**YOUR ASSIGNMENT**
A complete, word-for-word restatement of the entries is needed.

****

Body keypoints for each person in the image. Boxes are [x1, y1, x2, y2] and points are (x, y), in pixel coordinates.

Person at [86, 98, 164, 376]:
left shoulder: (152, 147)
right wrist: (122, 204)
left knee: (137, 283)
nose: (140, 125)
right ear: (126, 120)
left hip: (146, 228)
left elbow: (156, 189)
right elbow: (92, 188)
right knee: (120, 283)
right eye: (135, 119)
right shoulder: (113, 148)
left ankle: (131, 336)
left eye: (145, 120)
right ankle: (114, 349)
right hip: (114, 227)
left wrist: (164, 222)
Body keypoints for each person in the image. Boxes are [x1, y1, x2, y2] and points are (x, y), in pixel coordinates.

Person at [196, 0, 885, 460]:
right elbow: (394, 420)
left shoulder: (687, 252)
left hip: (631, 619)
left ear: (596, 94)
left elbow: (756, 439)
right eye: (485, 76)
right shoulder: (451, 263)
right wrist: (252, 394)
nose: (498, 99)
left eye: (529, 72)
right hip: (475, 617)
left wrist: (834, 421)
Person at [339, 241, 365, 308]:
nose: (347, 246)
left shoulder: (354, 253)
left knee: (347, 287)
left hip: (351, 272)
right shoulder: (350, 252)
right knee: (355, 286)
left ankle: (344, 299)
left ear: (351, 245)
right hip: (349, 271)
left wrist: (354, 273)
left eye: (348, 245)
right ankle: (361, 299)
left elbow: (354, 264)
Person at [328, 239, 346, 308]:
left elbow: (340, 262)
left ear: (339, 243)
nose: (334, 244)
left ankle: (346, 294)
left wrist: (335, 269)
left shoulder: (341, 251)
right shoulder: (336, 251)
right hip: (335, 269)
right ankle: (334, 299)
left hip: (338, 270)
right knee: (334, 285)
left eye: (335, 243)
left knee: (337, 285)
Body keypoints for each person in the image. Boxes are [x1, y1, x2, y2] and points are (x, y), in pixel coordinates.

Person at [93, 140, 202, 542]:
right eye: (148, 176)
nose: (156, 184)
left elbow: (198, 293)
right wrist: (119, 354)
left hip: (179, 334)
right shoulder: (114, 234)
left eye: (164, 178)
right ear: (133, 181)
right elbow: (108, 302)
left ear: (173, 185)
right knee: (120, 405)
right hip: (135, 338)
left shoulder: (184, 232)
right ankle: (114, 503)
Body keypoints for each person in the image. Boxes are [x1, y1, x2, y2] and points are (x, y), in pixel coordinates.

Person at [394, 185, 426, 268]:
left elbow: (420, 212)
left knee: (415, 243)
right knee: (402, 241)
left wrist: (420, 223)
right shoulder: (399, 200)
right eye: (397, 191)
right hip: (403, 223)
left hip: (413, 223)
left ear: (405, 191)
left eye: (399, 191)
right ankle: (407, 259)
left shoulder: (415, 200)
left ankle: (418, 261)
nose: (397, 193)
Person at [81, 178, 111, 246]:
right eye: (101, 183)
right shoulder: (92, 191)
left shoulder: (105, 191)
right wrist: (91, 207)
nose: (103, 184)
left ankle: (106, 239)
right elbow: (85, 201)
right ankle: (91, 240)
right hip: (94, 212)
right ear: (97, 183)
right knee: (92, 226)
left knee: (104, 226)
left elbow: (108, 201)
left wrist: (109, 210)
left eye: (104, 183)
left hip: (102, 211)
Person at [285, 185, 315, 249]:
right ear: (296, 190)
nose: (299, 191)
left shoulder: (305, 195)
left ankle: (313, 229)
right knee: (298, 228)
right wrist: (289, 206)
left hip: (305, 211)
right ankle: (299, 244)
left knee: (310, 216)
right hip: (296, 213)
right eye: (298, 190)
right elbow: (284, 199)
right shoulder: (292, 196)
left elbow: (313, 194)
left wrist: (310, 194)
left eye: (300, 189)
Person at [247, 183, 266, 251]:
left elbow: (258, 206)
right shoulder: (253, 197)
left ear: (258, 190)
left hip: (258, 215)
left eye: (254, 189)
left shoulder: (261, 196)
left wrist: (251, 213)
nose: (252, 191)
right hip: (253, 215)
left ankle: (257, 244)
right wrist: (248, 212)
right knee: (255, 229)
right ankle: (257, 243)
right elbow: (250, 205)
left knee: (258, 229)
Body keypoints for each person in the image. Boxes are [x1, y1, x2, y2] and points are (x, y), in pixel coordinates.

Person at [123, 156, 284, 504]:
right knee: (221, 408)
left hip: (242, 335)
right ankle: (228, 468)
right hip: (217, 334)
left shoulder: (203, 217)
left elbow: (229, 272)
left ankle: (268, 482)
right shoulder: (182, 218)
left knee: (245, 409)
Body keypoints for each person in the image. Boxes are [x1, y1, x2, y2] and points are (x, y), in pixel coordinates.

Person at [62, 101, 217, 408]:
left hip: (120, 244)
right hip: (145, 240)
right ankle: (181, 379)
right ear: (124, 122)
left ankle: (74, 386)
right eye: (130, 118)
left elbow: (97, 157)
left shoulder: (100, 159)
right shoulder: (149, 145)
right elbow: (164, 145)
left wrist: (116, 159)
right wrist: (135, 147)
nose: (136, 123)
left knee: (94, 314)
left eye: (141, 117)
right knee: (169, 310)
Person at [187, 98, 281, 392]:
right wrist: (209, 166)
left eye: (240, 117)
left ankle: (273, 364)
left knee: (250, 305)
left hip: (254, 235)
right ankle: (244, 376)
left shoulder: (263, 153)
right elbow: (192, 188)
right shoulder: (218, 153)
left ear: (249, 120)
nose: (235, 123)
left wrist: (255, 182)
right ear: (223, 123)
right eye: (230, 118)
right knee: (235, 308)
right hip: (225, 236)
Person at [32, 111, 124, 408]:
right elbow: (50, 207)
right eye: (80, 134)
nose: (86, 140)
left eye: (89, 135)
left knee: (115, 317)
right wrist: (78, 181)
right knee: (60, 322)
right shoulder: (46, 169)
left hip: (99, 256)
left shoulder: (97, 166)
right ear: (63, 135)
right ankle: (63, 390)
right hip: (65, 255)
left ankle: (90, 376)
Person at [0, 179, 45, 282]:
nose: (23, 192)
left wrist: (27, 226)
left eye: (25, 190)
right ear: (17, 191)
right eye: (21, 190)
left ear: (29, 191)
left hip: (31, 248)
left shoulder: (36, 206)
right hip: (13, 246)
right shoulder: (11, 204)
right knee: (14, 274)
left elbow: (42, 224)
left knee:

****

**ANSWER SECTION**
Body keypoints for each person in the image. Boxes are [x1, y1, x2, y2] and points are (x, y), in pixel coordinates.

Person at [86, 98, 164, 376]:
left shoulder: (152, 147)
right wrist: (122, 204)
left knee: (137, 283)
nose: (140, 125)
right ear: (126, 120)
left hip: (146, 228)
left elbow: (156, 189)
right elbow: (92, 188)
right knee: (120, 283)
right eye: (135, 119)
right shoulder: (113, 148)
left ankle: (131, 336)
left eye: (145, 120)
right ankle: (114, 349)
right hip: (114, 227)
left wrist: (164, 222)
Body keypoints for each person in the image. Boxes are [x1, y1, x2, y2] and points are (x, y), in pixel coordinates.

Person at [196, 0, 885, 460]:
right elbow: (394, 420)
left shoulder: (687, 252)
left hip: (631, 619)
left ear: (596, 94)
left elbow: (756, 439)
right eye: (485, 76)
right shoulder: (451, 263)
right wrist: (252, 394)
nose: (498, 99)
left eye: (529, 72)
right hip: (475, 617)
left wrist: (834, 421)
Person at [339, 241, 365, 308]:
nose: (347, 246)
left shoulder: (354, 253)
left knee: (347, 287)
left hip: (351, 272)
right shoulder: (350, 252)
right knee: (355, 286)
left ankle: (344, 299)
left ear: (351, 245)
right hip: (349, 271)
left wrist: (354, 273)
left eye: (348, 245)
right ankle: (361, 299)
left elbow: (354, 264)
Person at [328, 239, 346, 308]:
left elbow: (340, 262)
left ear: (339, 243)
nose: (334, 244)
left ankle: (346, 294)
left wrist: (335, 269)
left shoulder: (341, 251)
right shoulder: (336, 251)
right hip: (335, 269)
right ankle: (334, 299)
left hip: (338, 270)
right knee: (334, 285)
left eye: (335, 243)
left knee: (337, 285)
Body keypoints for each person in the image. Boxes are [x1, y1, x2, y2] and points are (x, y), in pixel coordinates.

Person at [93, 140, 202, 542]:
right eye: (148, 176)
nose: (156, 184)
left elbow: (198, 293)
right wrist: (119, 354)
left hip: (179, 334)
right shoulder: (114, 234)
left eye: (164, 178)
right ear: (133, 181)
right elbow: (108, 302)
left ear: (173, 185)
right knee: (120, 405)
right hip: (135, 338)
left shoulder: (184, 232)
right ankle: (114, 503)
Body keypoints for each person in the image. Boxes are [x1, y1, x2, y2] and points are (x, y), in pixel coordinates.

Person at [394, 185, 426, 268]:
left elbow: (420, 212)
left knee: (415, 243)
right knee: (402, 241)
left wrist: (420, 223)
right shoulder: (399, 200)
right eye: (397, 191)
right hip: (403, 223)
left hip: (413, 223)
left ear: (405, 191)
left eye: (399, 191)
right ankle: (407, 259)
left shoulder: (415, 200)
left ankle: (418, 261)
nose: (397, 193)
Person at [81, 178, 111, 246]:
right eye: (101, 183)
right shoulder: (92, 191)
left shoulder: (105, 191)
right wrist: (91, 207)
nose: (103, 184)
left ankle: (106, 239)
right elbow: (85, 201)
right ankle: (91, 240)
right hip: (94, 212)
right ear: (97, 183)
right knee: (92, 226)
left knee: (104, 226)
left elbow: (108, 201)
left wrist: (109, 210)
left eye: (104, 183)
left hip: (102, 211)
Person at [285, 185, 315, 249]:
right ear: (296, 190)
nose: (299, 191)
left shoulder: (305, 195)
left ankle: (313, 229)
right knee: (298, 228)
right wrist: (289, 206)
left hip: (305, 211)
right ankle: (299, 244)
left knee: (310, 216)
right hip: (296, 213)
right eye: (298, 190)
right elbow: (284, 199)
right shoulder: (292, 196)
left elbow: (313, 194)
left wrist: (310, 194)
left eye: (300, 189)
Person at [247, 183, 266, 251]:
left elbow: (258, 206)
right shoulder: (253, 197)
left ear: (258, 190)
left hip: (258, 215)
left eye: (254, 189)
left shoulder: (261, 196)
left wrist: (251, 213)
nose: (252, 191)
right hip: (253, 215)
left ankle: (257, 244)
right wrist: (248, 212)
right knee: (255, 229)
right ankle: (257, 243)
right elbow: (250, 205)
left knee: (258, 229)
Body keypoints for each person in the image. Boxes are [x1, y1, x2, y2] and points are (x, y), in pixel coordinates.

Person at [123, 156, 284, 504]:
right knee: (221, 408)
left hip: (242, 335)
right ankle: (228, 468)
right hip: (217, 334)
left shoulder: (203, 217)
left elbow: (229, 272)
left ankle: (268, 482)
right shoulder: (182, 218)
left knee: (245, 409)
Body keypoints for each person in the image. Boxes are [x1, y1, x2, y2] and points are (x, y), in pixel coordinates.

Person at [62, 101, 217, 408]:
left hip: (120, 244)
right hip: (145, 240)
right ankle: (181, 379)
right ear: (124, 122)
left ankle: (74, 386)
right eye: (130, 118)
left elbow: (97, 157)
left shoulder: (100, 159)
right shoulder: (149, 145)
right elbow: (164, 145)
left wrist: (116, 159)
right wrist: (135, 147)
nose: (136, 123)
left knee: (94, 314)
left eye: (141, 117)
right knee: (169, 310)
Person at [187, 98, 281, 392]:
right wrist: (209, 166)
left eye: (240, 117)
left ankle: (273, 364)
left knee: (250, 305)
left hip: (254, 235)
right ankle: (244, 376)
left shoulder: (263, 153)
right elbow: (192, 188)
right shoulder: (218, 153)
left ear: (249, 120)
nose: (235, 123)
left wrist: (255, 182)
right ear: (223, 123)
right eye: (230, 118)
right knee: (235, 308)
right hip: (225, 236)
Person at [32, 111, 124, 408]:
right elbow: (50, 207)
right eye: (80, 134)
nose: (86, 140)
left eye: (89, 135)
left knee: (115, 317)
right wrist: (78, 181)
right knee: (60, 322)
right shoulder: (46, 169)
left hip: (99, 256)
left shoulder: (97, 166)
right ear: (63, 135)
right ankle: (63, 390)
right hip: (65, 255)
left ankle: (90, 376)
Person at [0, 179, 45, 282]:
nose: (23, 192)
left wrist: (27, 226)
left eye: (25, 190)
right ear: (17, 191)
right eye: (21, 190)
left ear: (29, 191)
left hip: (31, 248)
left shoulder: (36, 206)
right hip: (13, 246)
right shoulder: (11, 204)
right knee: (14, 274)
left elbow: (42, 224)
left knee:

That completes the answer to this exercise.